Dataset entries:
=-=-=-=-=

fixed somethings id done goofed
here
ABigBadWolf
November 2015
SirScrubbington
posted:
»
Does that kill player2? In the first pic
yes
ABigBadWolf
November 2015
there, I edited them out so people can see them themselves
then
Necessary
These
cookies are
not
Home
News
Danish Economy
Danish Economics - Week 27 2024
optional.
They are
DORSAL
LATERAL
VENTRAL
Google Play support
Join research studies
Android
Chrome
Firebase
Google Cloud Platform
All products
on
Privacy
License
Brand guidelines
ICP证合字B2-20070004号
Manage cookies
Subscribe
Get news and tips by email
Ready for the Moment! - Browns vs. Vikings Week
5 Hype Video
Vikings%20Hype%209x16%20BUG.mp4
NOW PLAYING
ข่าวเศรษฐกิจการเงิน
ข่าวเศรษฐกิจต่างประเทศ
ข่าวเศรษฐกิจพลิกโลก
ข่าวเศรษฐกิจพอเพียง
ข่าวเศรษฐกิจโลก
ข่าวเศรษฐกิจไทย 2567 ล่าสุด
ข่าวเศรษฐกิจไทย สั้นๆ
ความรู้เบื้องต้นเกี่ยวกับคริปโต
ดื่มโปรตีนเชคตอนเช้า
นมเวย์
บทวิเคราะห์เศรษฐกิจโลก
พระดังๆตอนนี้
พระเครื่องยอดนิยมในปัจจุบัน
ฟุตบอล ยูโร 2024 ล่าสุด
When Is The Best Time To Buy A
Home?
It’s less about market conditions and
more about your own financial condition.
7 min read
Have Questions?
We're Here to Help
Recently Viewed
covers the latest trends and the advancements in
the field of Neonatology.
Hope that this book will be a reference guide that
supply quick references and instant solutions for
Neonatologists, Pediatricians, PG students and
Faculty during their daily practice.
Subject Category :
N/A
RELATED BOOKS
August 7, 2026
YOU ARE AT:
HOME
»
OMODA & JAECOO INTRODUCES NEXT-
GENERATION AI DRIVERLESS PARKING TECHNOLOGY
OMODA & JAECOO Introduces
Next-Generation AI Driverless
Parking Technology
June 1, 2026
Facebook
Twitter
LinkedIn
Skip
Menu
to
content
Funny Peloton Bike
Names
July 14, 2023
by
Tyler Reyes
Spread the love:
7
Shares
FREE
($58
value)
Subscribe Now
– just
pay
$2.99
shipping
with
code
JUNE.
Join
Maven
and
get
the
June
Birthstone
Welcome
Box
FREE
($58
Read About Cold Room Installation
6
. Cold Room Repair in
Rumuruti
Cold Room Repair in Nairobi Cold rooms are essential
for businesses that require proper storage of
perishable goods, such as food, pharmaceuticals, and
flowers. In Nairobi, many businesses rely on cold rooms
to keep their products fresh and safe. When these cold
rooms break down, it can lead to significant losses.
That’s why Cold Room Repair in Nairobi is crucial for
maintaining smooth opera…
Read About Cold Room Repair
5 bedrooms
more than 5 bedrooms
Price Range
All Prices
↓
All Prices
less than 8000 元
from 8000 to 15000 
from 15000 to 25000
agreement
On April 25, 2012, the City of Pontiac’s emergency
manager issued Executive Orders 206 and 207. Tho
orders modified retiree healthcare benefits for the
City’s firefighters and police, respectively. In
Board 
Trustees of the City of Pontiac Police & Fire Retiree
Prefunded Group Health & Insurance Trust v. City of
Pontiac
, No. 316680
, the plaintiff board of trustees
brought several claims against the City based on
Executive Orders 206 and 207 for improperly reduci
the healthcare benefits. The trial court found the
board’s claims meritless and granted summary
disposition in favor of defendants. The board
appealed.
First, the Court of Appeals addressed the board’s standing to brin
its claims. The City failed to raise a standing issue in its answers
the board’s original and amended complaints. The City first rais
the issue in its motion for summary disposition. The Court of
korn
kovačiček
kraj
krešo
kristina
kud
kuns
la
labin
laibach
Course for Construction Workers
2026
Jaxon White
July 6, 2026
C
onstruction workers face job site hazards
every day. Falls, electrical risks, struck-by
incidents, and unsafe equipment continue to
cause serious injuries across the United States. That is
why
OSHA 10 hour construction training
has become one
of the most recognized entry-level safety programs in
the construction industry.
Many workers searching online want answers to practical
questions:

=-=-=-=-=

What you need to do:
Could you arrange the text of every item as a JSON list of strings, one string per line, leaving out blank lines?

Completed exercise:
[
  "fixed somethings id done goofed",
  "here",
  "ABigBadWolf",
  "November 2015",
  "SirScrubbington",
  "posted:",
  "»",
  "Does that kill player2? In the first pic",
  "yes",
  "ABigBadWolf",
  "November 2015",
  "there, I edited them out so people can see them themselves",
  "then",
  "Necessary",
  "These",
  "cookies are",
  "not",
  "Home",
  "News",
  "Danish Economy",
  "Danish Economics - Week 27 2024",
  "optional.",
  "They are",
  "DORSAL",
  "LATERAL",
  "VENTRAL",
  "Google Play support",
  "Join research studies",
  "Android",
  "Chrome",
  "Firebase",
  "Google Cloud Platform",
  "All products",
  "on",
  "Privacy",
  "License",
  "Brand guidelines",
  "ICP证合字B2-20070004号",
  "Manage cookies",
  "Subscribe",
  "Get news and tips by email",
  "Ready for the Moment! - Browns vs. Vikings Week",
  "5 Hype Video",
  "Vikings%20Hype%209x16%20BUG.mp4",
  "NOW PLAYING",
  "ข่าวเศรษฐกิจการเงิน",
  "ข่าวเศรษฐกิจต่างประเทศ",
  "ข่าวเศรษฐกิจพลิกโลก",
  "ข่าวเศรษฐกิจพอเพียง",
  "ข่าวเศรษฐกิจโลก",
  "ข่าวเศรษฐกิจไทย 2567 ล่าสุด",
  "ข่าวเศรษฐกิจไทย สั้นๆ",
  "ความรู้เบื้องต้นเกี่ยวกับคริปโต",
  "ดื่มโปรตีนเชคตอนเช้า",
  "นมเวย์",
  "บทวิเคราะห์เศรษฐกิจโลก",
  "พระดังๆตอนนี้",
  "พระเครื่องยอดนิยมในปัจจุบัน",
  "ฟุตบอล ยูโร 2024 ล่าสุด",
  "When Is The Best Time To Buy A",
  "Home?",
  "It’s less about market conditions and",
  "more about your own financial condition.",
  "7 min read",
  "Have Questions?",
  "We're Here to Help",
  "Recently Viewed",
  "covers the latest trends and the advancements in",
  "the field of Neonatology.",
  "Hope that this book will be a reference guide that",
  "supply quick references and instant solutions for",
  "Neonatologists, Pediatricians, PG students and",
  "Faculty during their daily practice.",
  "Subject Category :",
  "N/A",
  "RELATED BOOKS",
  "August 7, 2026",
  "YOU ARE AT:",
  "HOME",
  "»",
  "OMODA & JAECOO INTRODUCES NEXT-",
  "GENERATION AI DRIVERLESS PARKING TECHNOLOGY",
  "OMODA & JAECOO Introduces",
  "Next-Generation AI Driverless",
  "Parking Technology",
  "June 1, 2026",
  "Facebook",
  "Twitter",
  "LinkedIn",
  "Skip",
  "Menu",
  "to",
  "content",
  "Funny Peloton Bike",
  "Names",
  "July 14, 2023",
  "by",
  "Tyler Reyes",
  "Spread the love:",
  "7",
  "Shares",
  "FREE",
  "($58",
  "value)",
  "Subscribe Now",
  "– just",
  "pay",
  "$2.99",
  "shipping",
  "with",
  "code",
  "JUNE.",
  "Join",
  "Maven",
  "and",
  "get",
  "the",
  "June",
  "Birthstone",
  "Welcome",
  "Box",
  "FREE",
  "($58",
  "Read About Cold Room Installation",
  "6",
  ". Cold Room Repair in",
  "Rumuruti",
  "Cold Room Repair in Nairobi Cold rooms are essential",
  "for businesses that require proper storage of",
  "perishable goods, such as food, pharmaceuticals, and",
  "flowers. In Nairobi, many businesses rely on cold rooms",
  "to keep their products fresh and safe. When these cold",
  "rooms break down, it can lead to significant losses.",
  "That’s why Cold Room Repair in Nairobi is crucial for",
  "maintaining smooth opera…",
  "Read About Cold Room Repair",
  "5 bedrooms",
  "more than 5 bedrooms",
  "Price Range",
  "All Prices",
  "↓",
  "All Prices",
  "less than 8000 元",
  "from 8000 to 15000 ",
  "from 15000 to 25000",
  "agreement",
  "On April 25, 2012, the City of Pontiac’s emergency",
  "manager issued Executive Orders 206 and 207. Tho",
  "orders modified retiree healthcare benefits for the",
  "City’s firefighters and police, respectively. In",
  "Board ",
  "Trustees of the City of Pontiac Police & Fire Retiree",
  "Prefunded Group Health & Insurance Trust v. City of",
  "Pontiac",
  ", No. 316680",
  ", the plaintiff board of trustees",
  "brought several claims against the City based on",
  "Executive Orders 206 and 207 for improperly reduci",
  "the healthcare benefits. The trial court found the",
  "board’s claims meritless and granted summary",
  "disposition in favor of defendants. The board",
  "appealed.",
  "First, the Court of Appeals addressed the board’s standing to brin",
  "its claims. The City failed to raise a standing issue in its answers",
  "the board’s original and amended complaints. The City first rais",
  "the issue in its motion for summary disposition. The Court of",
  "korn",
  "kovačiček",
  "kraj",
  "krešo",
  "kristina",
  "kud",
  "kuns",
  "la",
  "labin",
  "laibach",
  "Course for Construction Workers",
  "2026",
  "Jaxon White",
  "July 6, 2026",
  "C",
  "onstruction workers face job site hazards",
  "every day. Falls, electrical risks, struck-by",
  "incidents, and unsafe equipment continue to",
  "cause serious injuries across the United States. That is",
  "why",
  "OSHA 10 hour construction training",
  "has become one",
  "of the most recognized entry-level safety programs in",
  "the construction industry.",
  "Many workers searching online want answers to practical",
  "questions:"
]